Maui Memorial Medical Center


In a rare move, the governor is intervening in plans that would allow a private company to partner with state-run medical centers.

In a show of unity, Gov. David Ige called in House and Senate leaders Tuesday to announce that he wants to work out the details of the plan with lawmakers.

He said he had concerns with the current language in House Bill 1075, but would not elaborate when pressed for details.

“We all agreed that this issue is too important to leave to just the usual confrontation,” Ige said. “We want to work together to get a bill that we can all agree on to move the state forward.”

The bill now goes to a House-Senate conference committee.

The development comes as Hawaii Pacific Health, a non-profit health care network, is in the midst of a deal to partner with Maui Memorial Medical Center, along with two smaller Maui clinics.

Maui Memorial is facing a $28 million budget crisis next year and is relying heavily on the partnership deal.

“I don’t know what Governor Ige’s concerns are about the hospital bill,” said Maui Mayor Alan Arakawa. “For those of us who live in Maui County, there really isn’t anything more important than making sure we have quality health care for our friends and families. The challenges facing Maui Memorial can affect hospital staff, doctors, medical programs, equipment and procedures if the shortfall is not addressed. Maui Memorial is our only major hospital, and this bill is the best chance we have to keep it up and running.”

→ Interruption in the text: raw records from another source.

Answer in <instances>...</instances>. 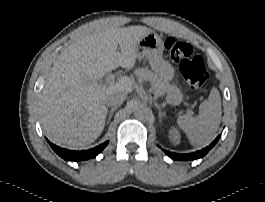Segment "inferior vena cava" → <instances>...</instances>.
Returning a JSON list of instances; mask_svg holds the SVG:
<instances>
[{
    "instance_id": "obj_1",
    "label": "inferior vena cava",
    "mask_w": 265,
    "mask_h": 202,
    "mask_svg": "<svg viewBox=\"0 0 265 202\" xmlns=\"http://www.w3.org/2000/svg\"><path fill=\"white\" fill-rule=\"evenodd\" d=\"M127 98V93L123 91H114L109 93L105 98V104L110 107H120Z\"/></svg>"
}]
</instances>
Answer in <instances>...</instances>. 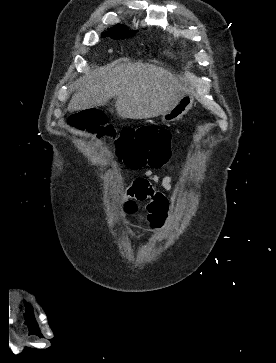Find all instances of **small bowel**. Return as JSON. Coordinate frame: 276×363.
<instances>
[{
	"instance_id": "1",
	"label": "small bowel",
	"mask_w": 276,
	"mask_h": 363,
	"mask_svg": "<svg viewBox=\"0 0 276 363\" xmlns=\"http://www.w3.org/2000/svg\"><path fill=\"white\" fill-rule=\"evenodd\" d=\"M156 185H160L167 192L174 190L170 175L160 177L151 170H147L144 176L136 178L127 190L129 199L126 204L127 211L133 214L137 211V203L148 202V217L151 223V217L159 218L161 214H164L168 208V199L156 188Z\"/></svg>"
}]
</instances>
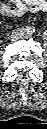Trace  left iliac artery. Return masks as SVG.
I'll list each match as a JSON object with an SVG mask.
<instances>
[{
	"label": "left iliac artery",
	"instance_id": "1",
	"mask_svg": "<svg viewBox=\"0 0 47 129\" xmlns=\"http://www.w3.org/2000/svg\"><path fill=\"white\" fill-rule=\"evenodd\" d=\"M46 37H47V34H46V33H44V34H43V38H44V39H46Z\"/></svg>",
	"mask_w": 47,
	"mask_h": 129
}]
</instances>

Hawaii Pacific Health says it remains committed to creating a sustainable health care system for Maui and Lanai.

“We have received very positive feedback from stakeholders on discussions held so far and support the bill in its current state. We look forward to working with the Governor, legislators and other stakeholders involved to move HB1075 forward in order to ensure Maui County residents continue to have access to high quality, locally accessible health care,” the network said in a statement.

The union representing the 900 nurses and other staff at Maui Memorial says it still concerned that members could lose their jobs in any public-private partnership.

Hawaii Government Employees Association executive director Randy Perreira released the following statement:

Hawaii Government Employees Association continues to have concerns about H.B. 1075 which allows privatization of the state’s safety net hospital system and currently targets the Maui Region. Our concerns remain the same as when this legislation was first introduced this session. HGEA believes it is bad public policy to privatize the state’s safety net hospital system. We continue to call for financial and management audits to improve the system from within. We are deeply concerned about what will happen to the approximately 900 HGEA nurses and other staff who work in the Maui region along with several hundred other public workers if the system is turned over to a private operator. The private operator has not listed any specific details of which services will be increased under its management, which is one of the main arguments for going private.